SOURCE INFORMATION Start Marker

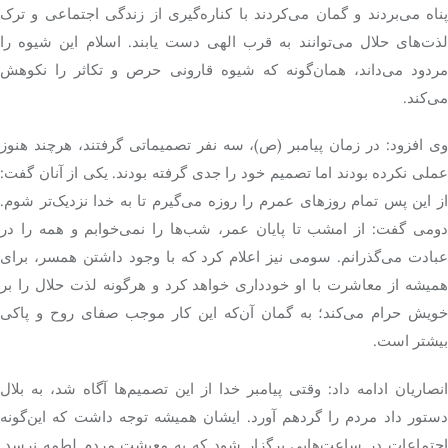
پناه می‌بردند و گمان می‌کردند با کناره‌گیری از زندگی اجتماعی و ترک
لذت‌های حلال می‌توانند به قرب الهی دست یابند. اسلام این شیوه را
مردود می‌داند، همان‌گونه که شیوه قارونی حرص و تکاثر را نکوهش
می‌کند.
وی افزود: در زمان پیامبر (ص)، سه نفر تصمیماتی گرفتند، هرچند هنوز
عملی نکرده بودند اما تصمیم خود را جدی گرفته بودند. یکی از آنان گفت:
از این پس تمام روزهای عمرم را روزه می‌گیرم تا به خدا نزدیک‌تر شوم.
دومی گفت: از امشب تا پایان عمر، شب‌ها را نمی‌خوابم و همه را در
عبادت می‌گذرانم. سومی نیز اعلام کرد که با وجود داشتن همسر، برای
همیشه از معاشرت با او خودداری خواهد کرد و هرگونه لذت حلال را بر
خویش حرام می‌کند؛ به گمان آن‌که این کار موجب صفای روح و پاکی
بیشتر است.
انصاریان ادامه داد: وقتی پیامبر خدا از این تصمیم‌ها آگاه شد، به بلال
دستور داد مردم را گردهم آورد. ایشان همیشه توجه داشت که این‌گونه
اجتماعات در ساعت‌هایی برگزار شود که به معیشت مردم لطمه نرسد.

SOURCE INFORMATION End Marker

**WHAT YOU ARE ASKED TO DO:** Copy the data above word for word. Pictures stay out.

**ANSWER TO THIS EXERCISE:**
پناه می‌بردند و گمان می‌کردند با کناره‌گیری از زندگی اجتماعی و ترک
لذت‌های حلال می‌توانند به قرب الهی دست یابند. اسلام این شیوه را
مردود می‌داند، همان‌گونه که شیوه قارونی حرص و تکاثر را نکوهش
می‌کند.
وی افزود: در زمان پیامبر (ص)، سه نفر تصمیماتی گرفتند، هرچند هنوز
عملی نکرده بودند اما تصمیم خود را جدی گرفته بودند. یکی از آنان گفت:
از این پس تمام روزهای عمرم را روزه می‌گیرم تا به خدا نزدیک‌تر شوم.
دومی گفت: از امشب تا پایان عمر، شب‌ها را نمی‌خوابم و همه را در
عبادت می‌گذرانم. سومی نیز اعلام کرد که با وجود داشتن همسر، برای
همیشه از معاشرت با او خودداری خواهد کرد و هرگونه لذت حلال را بر
خویش حرام می‌کند؛ به گمان آن‌که این کار موجب صفای روح و پاکی
بیشتر است.
انصاریان ادامه داد: وقتی پیامبر خدا از این تصمیم‌ها آگاه شد، به بلال
دستور داد مردم را گردهم آورد. ایشان همیشه توجه داشت که این‌گونه
اجتماعات در ساعت‌هایی برگزار شود که به معیشت مردم لطمه نرسد.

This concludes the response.